The Beatles time in India was spent in the holy "Valley of the Saints", the International Academy of Meditation, also called the Chaurasi Kutia ashram, was a 14-acre (57,000 m2) compound. It stood across the River Ganges from Rishikesh, the "yoga capital of the world" and home to many ashrams in the foothills of the Himalayas, 150 feet (46 m) above the river and surrounded by jungle. The Maharishi's facility was built in 1963 with a $100,000 gift from American heiress Doris Duke, on land leased from the Uttar Pradesh Forest Department. The training centre was designed to suit Western habits and was described variously as "luxurious" and "seedy".

Starr later compared the ashram to "a kind of spiritual Butlins" (a low-cost British holiday camp). It was built to accommodate several dozen people and each of its stone bungalows contained five rooms. Each was equipped with electric heaters, running water, toilets, and English-style furniture. According to DeHerrera, the Maharishi obtained many "special items" from a nearby village so that the Beatles rooms would have mirrors, wall-to-wall carpeting, wall coverings, "foam mattresses" and bedspreads. She wrote that "by the standard of the other" bungalows, the Beatles' cottages "looked like a palace".

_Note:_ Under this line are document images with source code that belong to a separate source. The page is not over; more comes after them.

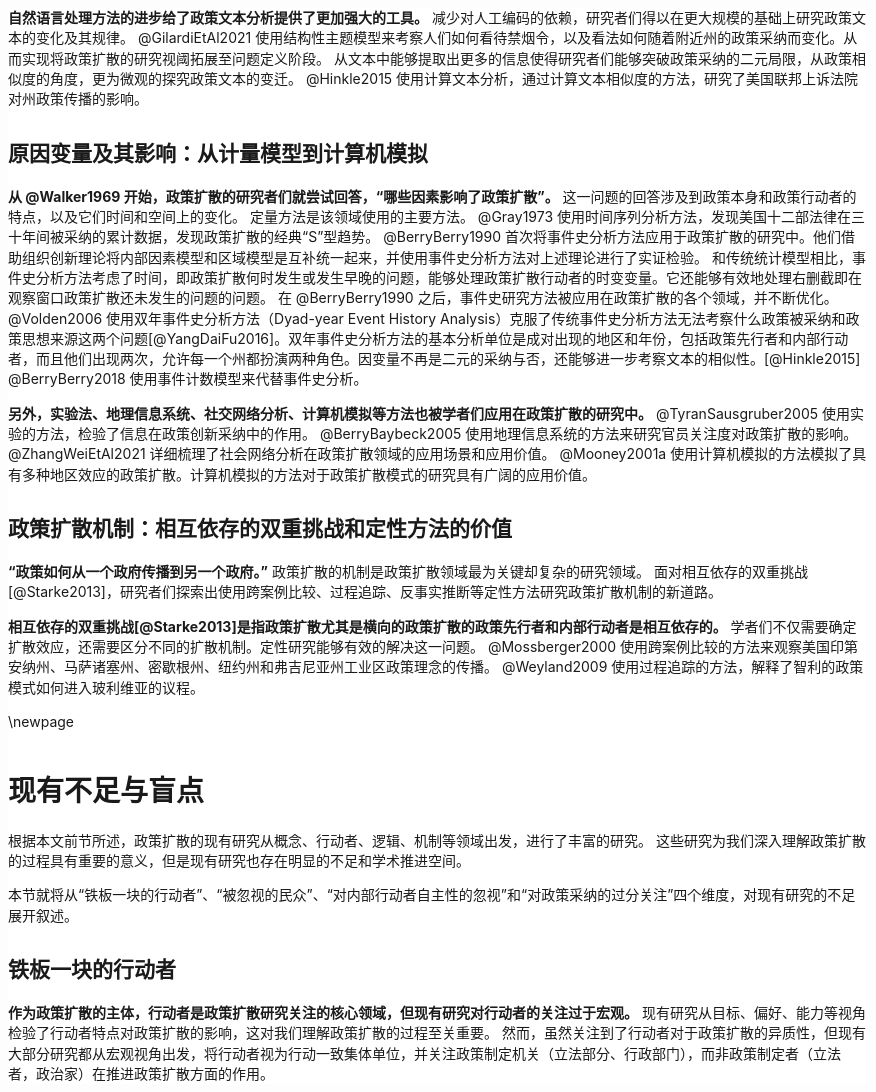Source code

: **自然语言处理方法的进步给了政策文本分析提供了更加强大的工具。**
减少对人工编码的依赖，研究者们得以在更大规模的基础上研究政策文本的变化及其规律。
@GilardiEtAl2021 使用结构性主题模型来考察人们如何看待禁烟令，以及看法如何随着附近州的政策采纳而变化。从而实现将政策扩散的研究视阈拓展至问题定义阶段。
从文本中能够提取出更多的信息使得研究者们能够突破政策采纳的二元局限，从政策相似度的角度，更为微观的探究政策文本的变迁。
@Hinkle2015 使用计算文本分析，通过计算文本相似度的方法，研究了美国联邦上诉法院对州政策传播的影响。

## 原因变量及其影响：从计量模型到计算机模拟

**从 @Walker1969 开始，政策扩散的研究者们就尝试回答，“哪些因素影响了政策扩散”。**
这一问题的回答涉及到政策本身和政策行动者的特点，以及它们时间和空间上的变化。
定量方法是该领域使用的主要方法。
@Gray1973 使用时间序列分析方法，发现美国十二部法律在三十年间被采纳的累计数据，发现政策扩散的经典“S”型趋势。
@BerryBerry1990 首次将事件史分析方法应用于政策扩散的研究中。他们借助组织创新理论将内部因素模型和区域模型是互补统一起来，并使用事件史分析方法对上述理论进行了实证检验。
和传统统计模型相比，事件史分析方法考虑了时间，即政策扩散何时发生或发生早晚的问题，能够处理政策扩散行动者的时变变量。它还能够有效地处理右删截即在观察窗口政策扩散还未发生的问题的问题。
在 @BerryBerry1990 之后，事件史研究方法被应用在政策扩散的各个领域，并不断优化。
@Volden2006 使用双年事件史分析方法（Dyad-year Event History Analysis）克服了传统事件史分析方法无法考察什么政策被采纳和政策思想来源这两个问题[@YangDaiFu2016]。双年事件史分析方法的基本分析单位是成对出现的地区和年份，包括政策先行者和内部行动者，而且他们出现两次，允许每一个州都扮演两种角色。因变量不再是二元的采纳与否，还能够进一步考察文本的相似性。[@Hinkle2015]
@BerryBerry2018 使用事件计数模型来代替事件史分析。

**另外，实验法、地理信息系统、社交网络分析、计算机模拟等方法也被学者们应用在政策扩散的研究中。**
@TyranSausgruber2005 使用实验的方法，检验了信息在政策创新采纳中的作用。
@BerryBaybeck2005 使用地理信息系统的方法来研究官员关注度对政策扩散的影响。
@ZhangWeiEtAl2021 详细梳理了社会网络分析在政策扩散领域的应用场景和应用价值。
@Mooney2001a 使用计算机模拟的方法模拟了具有多种地区效应的政策扩散。计算机模拟的方法对于政策扩散模式的研究具有广阔的应用价值。

## 政策扩散机制：相互依存的双重挑战和定性方法的价值

**“政策如何从一个政府传播到另一个政府。”**
政策扩散的机制是政策扩散领域最为关键却复杂的研究领域。
面对相互依存的双重挑战[@Starke2013]，研究者们探索出使用跨案例比较、过程追踪、反事实推断等定性方法研究政策扩散机制的新道路。

**相互依存的双重挑战[@Starke2013]是指政策扩散尤其是横向的政策扩散的政策先行者和内部行动者是相互依存的。**
学者们不仅需要确定扩散效应，还需要区分不同的扩散机制。定性研究能够有效的解决这一问题。
@Mossberger2000 使用跨案例比较的方法来观察美国印第安纳州、马萨诸塞州、密歇根州、纽约州和弗吉尼亚州工业区政策理念的传播。
@Weyland2009 使用过程追踪的方法，解释了智利的政策模式如何进入玻利维亚的议程。

\newpage

# 现有不足与盲点

根据本文前节所述，政策扩散的现有研究从概念、行动者、逻辑、机制等领域出发，进行了丰富的研究。
这些研究为我们深入理解政策扩散的过程具有重要的意义，但是现有研究也存在明显的不足和学术推进空间。

本节就将从“铁板一块的行动者”、“被忽视的民众”、“对内部行动者自主性的忽视”和“对政策采纳的过分关注”四个维度，对现有研究的不足展开叙述。



## 铁板一块的行动者

**作为政策扩散的主体，行动者是政策扩散研究关注的核心领域，但现有研究对行动者的关注过于宏观。**
现有研究从目标、偏好、能力等视角检验了行动者特点对政策扩散的影响，这对我们理解政策扩散的过程至关重要。
然而，虽然关注到了行动者对于政策扩散的异质性，但现有大部分研究都从宏观视角出发，将行动者视为行动一致集体单位，并关注政策制定机关（立法部分、行政部门），而非政策制定者（立法者，政治家）在推进政策扩散方面的作用。


[^政策扩散定义]: @ShipanVolden2012 将政策扩散定义为“政府的政策选择受到其他政府选择的影响”，体现出在自身政策选择中受到其他政府政策影响的内部行动者是我们理解政策扩散过程的核心。
[^先行者]: 本文没有采纳常用的“其他政府”这一概念来代指“政策先行者”，是因为其他政府（无论是整体还是个人）还有可能会作为政策企业家的身份参与政策扩散的过程。因而使用“政策先行者”这一概念会更加的准确。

The Maharishi had arranged a simple lifestyle for his guests, which included stone cottages and vegetarian meals taken outdoors in a communal setting. The days were devoted to meditating and attending lectures by the Maharishi, who spoke from a flower-bedecked platform in an auditorium. The Maharishi also gave private lessons to the individual Beatles, nominally due to their late arrival. The tranquil environment provided by the Maharishi – complete with meditation, relaxation, and away from the media throng – helped the band to relax. Harrison told Saltzman, "Like, we're The Beatles after all, aren't we? We have all the money you could ever dream of. We have all the fame you could ever wish for. But, it isn't love. It isn't health. It isn't peace inside, is it?" Lennon was respectful of the Maharishi but not in awe of him. At their first meeting Donovan remembers that the Maharishi was "amiable but non-talkative", and during an awkward silence Lennon walked across the room and patted the Maharishi on the head, saying, "There's a good little guru" while the room erupted in laughter. Maharishi cancelled the formal lectures for a time and told students to meditate for as long as possible. One student meditated for 42 straight hours, and Pattie Boyd once meditated for seven hours. Boyd's sister Jenny meditated for long periods as well, but also suffered from dysentery (misdiagnosed as tonsilitis); she said Lennon also felt unwell, suffering from jet lag and insomnia. The lengthy meditation sessions left many students moody and oversensitive. Like the 60 other students at the ashram, the Beatles adopted native dress and the ashram had a tailor on the premises to make clothes for the students. The Beatles shopped in Rishikesh and the women bought saris for themselves and to be made into shirts and jackets for the men, which affected Western fashion when the Beatles wore them after going home.